ベルギーのルーヴァン(世界一のビール会社インベブの本拠地)近くにヒューガルデン村はあります。その昔、この地方で栽培される小麦を利用したビールが盛んにこの地方で作られていたのです。当時は小麦以外の麦も様々に使われていたようです。
この長年にわたる醸造の歴史によりホワイトビールに適した酵母が出来上がっていったと言われています。
ヒューガルデン村の文献には、既に1318年にはビールが醸造されていたとあり、実際ヒューガルデンのビールのラベルにもsince1445と書かれている事からもホワイトビールの歴史がわかります。

一時はこの村周辺だけで30以上の醸造所がホワイトビールを作っていたものの、世界中がピルスナータイプのビールが主流になるなか、競争に勝てず次々と醸造所がなくなっていきます。
1957年 ヒューガルデン村最後のホワイトビール醸造所であるトムシン醸造所も閉鎖してしまいます。

牛乳屋「ピエール・セリス」

牛乳屋「ピエール・セリス」

トムシン醸造所の隣に住んでいた牛乳屋のピエール・セリスは
村からホワイトビールがなくなり、それから何年か立った頃でも村の会合などでホワイトビールを懐かしむ声を聞き、ふと考えました。
「自分がホワイトビールを作り直したら、なつかしがっている人達相手に売れるかもしれない。。」
これが彼のアイデアでもありました。そして廃業したレモネード工場から設備一式を買いとり、ホワイトビール造りを始めたのです。

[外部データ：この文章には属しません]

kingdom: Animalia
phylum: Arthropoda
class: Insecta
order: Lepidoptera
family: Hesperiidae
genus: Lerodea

ヒューガルデン村で復活したホワイトビールという事で村の名前をビールの銘柄としました。醸造所の名前は当時はデ・クライス(修道院)といいました。

ヒューガルデン醸造所の発展と焼失

ヒューガルデン醸造所の発展と焼失

昔のリバイバルで売り出そうと考えたピエールセリス氏の予想ははずれます、、といってもうれしい誤算。
昔のビールのリバイバルのつもりが実際には若者に爆発的な人気をはくしはじめたのです。ピルスナーになれた若者にとってはそのフレッシュな飲み口、フルーティーな味が逆に新鮮に感じます。マイケルジャクソン氏の本によれば、酵母(澱)が健康的なイメージとして若者に人気が出たと書かれています。
口コミでホワイトビールの噂は一気に広まり、ヨーロッパ中からヒューガルデンを求めて醸造所にビールを買いに来るようになるのです。
1967年に750hlだった生産量は1985年には75000hlとなっていました。
ところがその1985年 ヒューガルデン醸造所(当時はデ・クライス醸造所)は火事で一部が焼失してしまいます。セリス氏一人の財力では再興することができないほどになってしまったため、現在世界一のビール会社インベウ゛社(前インターブリュー)の傘下に入ることとなってしまったのです。 これによりセリス氏はヒューガルデンの味わいは今日に引き継がれなくなったと語っています。

セリスブルワリーと「セリス・ホワイト」

セリスブルワリーと「セリス・ホワイト」

しかし、セリス氏のビール造りへの情熱が失われる事はありませんでした。
ヒューガルデン醸造所の再建に力を尽くしたセリス氏には次の夢が生まれます。
それは当時、マイクロブルワリー熱が高まって来ていたアメリカで自分のホワイトビールをまた広めたいという夢でした。
1992年にアメリカに渡り、テキサスのオースチンに自らの名を関したブルワリー「セリス・ブルワリー」を設立し、セリス・ホワイトというホワイトビールの醸造に再び挑戦します。
その他、セリス・グランクリュやセリス・ペールボック等、またフルーツビールまで様々なビールを醸造します。
軌道に乗ったかのように見えた、セリスブルワリーでしたが、
またもや?1995年にミラー社に買収されてしまいました。いまではミラー社がセリス・ブルワリーを閉鎖。

その後のピエール・セリスと新たなビール

その後、セリス氏は
ヨーロッパ向けにデ・スメット醸造所(現アフリゲム醸造所)にて
セリス・ホワイトと新作グロッテンビア(現グロッテン・サンテ)のライセンス生産を始めますが、
その醸造を行うデ・スメット醸造所(アフリゲム)がオランダ・ハイネケンに買収されてしまったため
ベルギーのヴァン・スティーンベルグ醸造所にセリス・ホワイトを
セント・ベルナルデュス醸造所にてグロッテンビアを開始し、最後の彼のホワイトとなる「セント・ベルナルデュス・ホワイト」を発表したのです。